■ Task prompt ■
Quote the entries below from the line with "28 липня Україна відзначає День" through the line with "дітьми та проявам небезпеки відносно них", both ends included, and only those lines.
--- Data section Enclosed Below ---
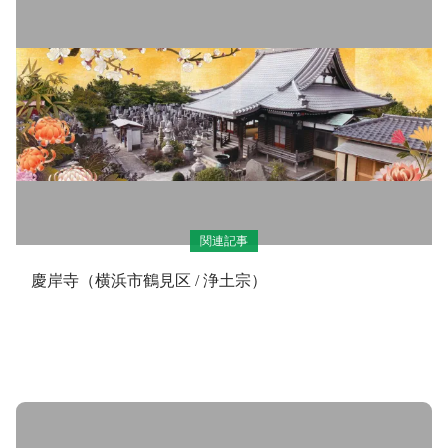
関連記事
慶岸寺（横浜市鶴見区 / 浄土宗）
--- End of Enclosed Data section ---
--- Data section Enclosed Below ---
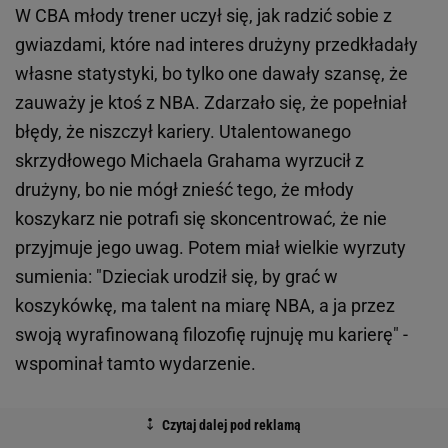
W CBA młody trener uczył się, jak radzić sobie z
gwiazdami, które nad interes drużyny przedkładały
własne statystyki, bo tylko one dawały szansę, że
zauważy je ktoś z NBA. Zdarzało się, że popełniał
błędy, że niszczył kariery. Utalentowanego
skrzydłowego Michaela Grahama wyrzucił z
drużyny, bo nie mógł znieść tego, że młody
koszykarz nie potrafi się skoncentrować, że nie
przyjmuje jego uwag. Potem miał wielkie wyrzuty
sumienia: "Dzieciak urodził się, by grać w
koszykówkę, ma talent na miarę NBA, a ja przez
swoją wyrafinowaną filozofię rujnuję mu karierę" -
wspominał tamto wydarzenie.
--- End of Enclosed Data section ---
--- Data section Enclosed Below ---
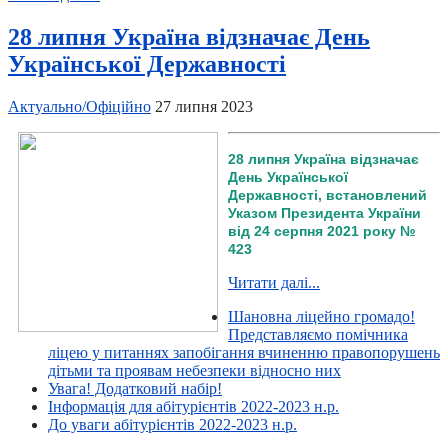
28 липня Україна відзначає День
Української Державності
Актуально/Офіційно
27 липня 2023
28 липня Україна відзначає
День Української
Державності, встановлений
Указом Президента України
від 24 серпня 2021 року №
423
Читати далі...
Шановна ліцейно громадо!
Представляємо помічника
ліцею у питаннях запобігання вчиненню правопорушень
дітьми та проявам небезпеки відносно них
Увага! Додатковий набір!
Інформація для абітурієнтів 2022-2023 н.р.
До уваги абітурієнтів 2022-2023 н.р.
--- End of Enclosed Data section ---
■ Answer for the task ■
28 липня Україна відзначає День
Української Державності
Актуально/Офіційно
27 липня 2023
28 липня Україна відзначає
День Української
Державності, встановлений
Указом Президента України
від 24 серпня 2021 року №
423
Читати далі...
Шановна ліцейно громадо!
Представляємо помічника
ліцею у питаннях запобігання вчиненню правопорушень
дітьми та проявам небезпеки відносно них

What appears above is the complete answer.